La certosa di San Martino è una certosa di Napoli situata sulla collina del Vomero, accanto al castel Sant’Elmo.
Costituisce in assoluto uno dei maggiori complessi monumentali religiosi della città e uno dei più riusciti esempi di architettura e arte barocca assieme alla reale cappella del Tesoro di san Gennaro, nonché fulcro della pittura napoletana del Seicento. È inoltre cronologicamente la seconda certosa della Campania essendo nata diciannove anni dopo quella di San Lorenzo a Padula e quarantasei prima di quella di San Giacomo a Capri.
Dopo l’Unità d’Italia ha assunto il titolo di monumento nazionale e dal 1866 ospita il Museo nazionale di San Martino, nato con lo scopo di raccontare la storia artistica e culturale della città.
Nel 1325 sulla sommità del colle di Sant’Erasmo, Carlo d’Angiò duca di Calabria, primogenito di Roberto d’Angiò, fece erigere il monastero dell’ordine dei certosini, il preferito della casa reale francese.
Gli architetti che iniziarono la costruzione della certosa furono i medesimi che lavoravano negli stessi anni al castello adiacente di Belforte (più noto come Castel Sant’Elmo): Tino di Camaino e Francesco di Vito, a cui successero nel 1336 dopo la morte del Camaino, maestro di corte angioina, il suo allievo Attanasio Primario coadiuvato da Giovanni de Bozza. La certosa fu inaugurata e consacrata nel 1368, sotto il regno della regina Giovanna d’Angiò, seppur i certosini avevano preso possesso del monastero già dal 1337. Della primitiva soluzione architettonica della fabbrica rimangono tuttavia solo pochi elementi all’interno del complesso religioso: sono riconoscibili alcune aperture con archetti in stile catalano che si trovano nell’ex refettorio, usate probabilmente come passavivande, venute alla luce in un recente restauro.
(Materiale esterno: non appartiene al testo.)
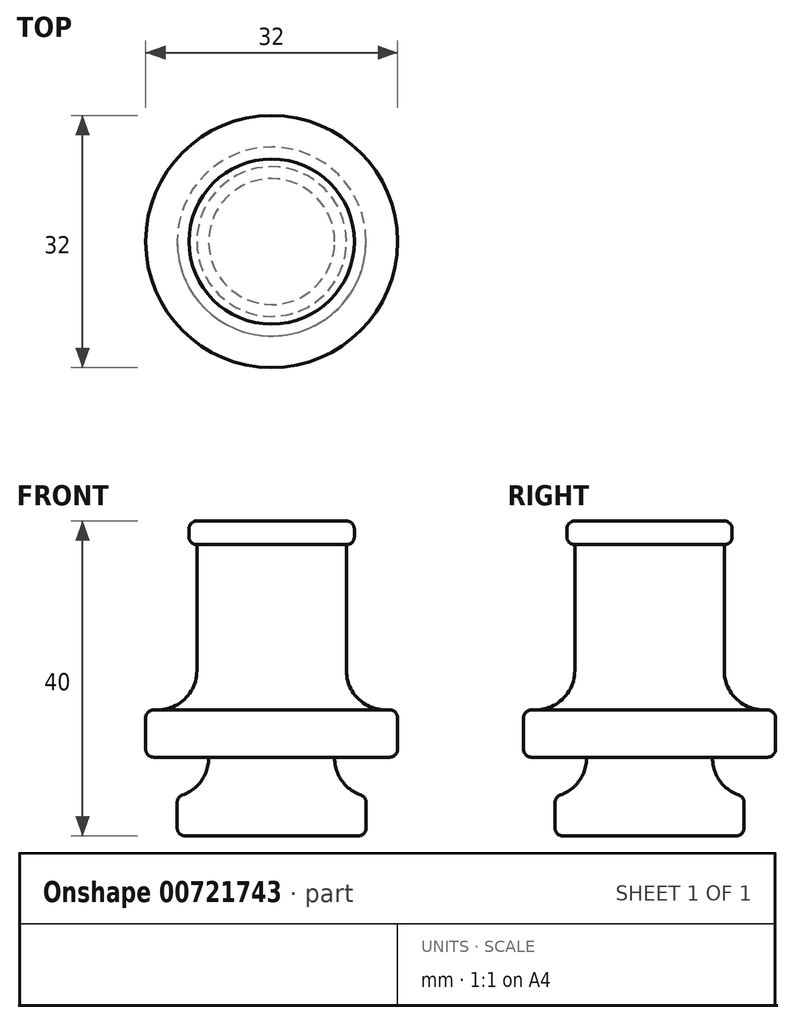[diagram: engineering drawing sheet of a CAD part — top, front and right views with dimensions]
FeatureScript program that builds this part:
annotation { "Feature Type Name" : "Feature", "Feature Type Description" : "" }
export const myFeature = defineFeature(function(context is Context, id is Id, definition is map)
    precondition{}
    {
        {
            var Q0;
            Q0=qCreatedBy(makeId("Right.planeOp"),FACE);
            var sketch = newSketch(context, id + "F0", { "sketchPlane" : qUnion([Q0])});
            skLineSegment(sketch, "E0", {"start": v(0, 0) * mm, "end": v(0, 50.8) * mm, "construction": true});
            skLineSegment(sketch, "E1", {"start": v(0, 0) * mm, "end": v(-16, 0) * mm});
            skLineSegment(sketch, "E2", {"start": v(-16, 0) * mm, "end": v(-16, 6) * mm});
            skLineSegment(sketch, "E3", {"start": v(-16, 6) * mm, "end": v(-9.5, 6) * mm});
            skLineSegment(sketch, "E4", {"start": v(-9.5, 6) * mm, "end": v(-9.5, 27) * mm});
            skLineSegment(sketch, "E5", {"start": v(-9.5, 27) * mm, "end": v(-10.5, 27) * mm});
            skLineSegment(sketch, "E6", {"start": v(-10.5, 27) * mm, "end": v(-10.5, 30) * mm});
            skLineSegment(sketch, "E7", {"start": v(-10.5, 30) * mm, "end": v(0, 30) * mm});
            skLineSegment(sketch, "E8", {"start": v(0, 30) * mm, "end": v(0, 0) * mm});
            skLineSegment(sketch, "E9", {"start": v(0, 0) * mm, "end": v(0, -10) * mm});
            skLineSegment(sketch, "E10", {"start": v(0, -10) * mm, "end": v(-12, -10) * mm});
            skLineSegment(sketch, "E11", {"start": v(-12, -10) * mm, "end": v(-12, -5) * mm});
            skLineSegment(sketch, "E12", {"start": v(-12, -5) * mm, "end": v(-8, -5) * mm});
            skLineSegment(sketch, "E13", {"start": v(-8, -5) * mm, "end": v(-8, 0) * mm});
            skSolve(sketch);
        }
        {
            var Q0;
            Q0=qSketchRegion(id+"F0",true);
            var Q1;
            Q1=sQuery(id+"F0.wireOp",EDGE,"E0");
            revolve(context, id + "F1", {"surfaceOperationType" : NewSurfaceOperationType.NEW, "entities" : qUnion([Q0]), "axis" : qUnion([Q1]), "revolveType" : RevolveType.FULL});
        }
        {
            var Q0;
            Q0=makeQuery(id+"F1.opRevolve","SWEPT_EDGE",EDGE,{"disambiguationData":[OSD([sQuery(id+"F0.wireOp",EDGE,"E6"),sQuery(id+"F0.wireOp",EDGE,"E7")])]});
            var Q1;
            Q1=makeQuery(id+"F1.opRevolve","SWEPT_EDGE",EDGE,{"disambiguationData":[OSD([sQuery(id+"F0.wireOp",EDGE,"E5"),sQuery(id+"F0.wireOp",EDGE,"E6")])]});
            fillet(context, id + "F2", {"entities" : qUnion([Q0, Q1]), "radius" : 1 * mm, "tangentPropagation" : true, "allowEdgeOverflow" : false});
        }
        {
            var Q0;
            Q0=makeQuery(id+"F1.opRevolve","SWEPT_EDGE",EDGE,{"disambiguationData":[OSD([sQuery(id+"F0.wireOp",EDGE,"E3"),sQuery(id+"F0.wireOp",EDGE,"E4")])]});
            var Q1;
            Q1=makeQuery(id+"F1.opRevolve","SWEPT_EDGE",EDGE,{"disambiguationData":[OSD([sQuery(id+"F0.wireOp",EDGE,"E12"),sQuery(id+"F0.wireOp",EDGE,"E13")])]});
            fillet(context, id + "F3", {"entities" : qUnion([Q0, Q1]), "radius" : 5 * mm, "tangentPropagation" : true, "allowEdgeOverflow" : false});
        }
        {
            var Q0;
            Q0=makeQuery(id+"F1.opRevolve","SWEPT_EDGE",EDGE,{"disambiguationData":[OSD([sQuery(id+"F0.wireOp",EDGE,"E2"),sQuery(id+"F0.wireOp",EDGE,"E3")])]});
            var Q1;
            Q1=makeQuery(id+"F1.opRevolve","SWEPT_EDGE",EDGE,{"disambiguationData":[OSD([sQuery(id+"F0.wireOp",EDGE,"E1"),sQuery(id+"F0.wireOp",EDGE,"E2")])]});
            var Q2;
            Q2=makeQuery(id+"F3.opFillet","BLEND_EDGE",EDGE,{"blendedFrom":[makeQuery(id+"F1.opRevolve","SWEPT_EDGE",EDGE,{"disambiguationData":[OSD([sQuery(id+"F0.wireOp",EDGE,"E12"),sQuery(id+"F0.wireOp",EDGE,"E13")])]}),makeQuery(id+"F1.opRevolve","SWEPT_FACE",FACE,{"disambiguationData":[OSD([sQuery(id+"F0.wireOp",EDGE,"E11")])]})],"blendedInto":[makeQuery(id+"F1.opRevolve","SWEPT_FACE",FACE,{"disambiguationData":[OSD([sQuery(id+"F0.wireOp",EDGE,"E11")])]})]});
            var Q3;
            Q3=makeQuery(id+"F1.opRevolve","SWEPT_EDGE",EDGE,{"disambiguationData":[OSD([sQuery(id+"F0.wireOp",EDGE,"E10"),sQuery(id+"F0.wireOp",EDGE,"E11")])]});
            fillet(context, id + "F4", {"entities" : qUnion([Q0, Q1, Q2, Q3]), "radius" : 1 * mm, "tangentPropagation" : true, "allowEdgeOverflow" : false});
        }
    });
Più importanti e ampi, che mettono in luce l’originaria impostazione gotica dell’edificio, sono invece gli spazi sotterranei della certosa, aperti al pubblico solo nel 2015 e che dimostrano probabilmente come il lavoro del Camaino abbia inglobato strutture preesistenti legate al castello di Belforte che fungono tra l’altro anche da basamento della certosa sovrastante, scavato all’interno della collina.
Dal 1618 al 1623 la direzione del cantiere passò a Giovan Giacomo di Conforto, che si occuperà di completare il progetto del Dosio, mentre dal 1623 al 1656 lasciò la sua impronta artistica l’architetto Cosimo Fanzago, artefice della veste barocca che ha assunto il complesso certosino. Al Fanzago spettano la facciata della chiesa e le decorazioni marmoree interne della stessa e delle sue cappelle, i busti marmorei che decorano le pareti del porticato del chiostro grande e il cimitero del priore, che diverrà il modello per quello della certosa di Padula di qualche decennio dopo. I pittori che lavorarono in questa fase successiva di ristrutturazione del complesso furono i più grandi artisti della pittura napoletana del Seicento: Jusepe de Ribera, Luca Giordano, Battistello Caracciolo, Paolo Finoglio, Massimo Stanzione e gli emiliani Guido Reni e Giovanni Lanfranco.
Nella prima metà del XVIII secolo i lavori passarono poi a Nicola Tagliacozzi Canale, che si dedicherà soprattutto al rifacimento degli spazi occupati dal priore, le cui sale furono affrescate da Crescenzio Gamba, e poi a Domenico Antonio Vaccaro; i due architetti in questa fase furono accompagnati nelle decorazioni pittoriche principalmente da Francesco Solimena e Francesco De Mura.
Nel 1799 i certosini vennero cacciati per giacobinismo, ritornando poi nel 1804 per poi essere nel 1807 nuovamente espulsi. Nel 1836 vennero di nuovo riammessi e infine espulsi definitivamente nel 1866, quando alla certosa fu annesso il museo nazionale omonimo divenendo pertanto, su richiesta di Giuseppe Fiorelli, bene monumentale proprietà dello Stato italiano.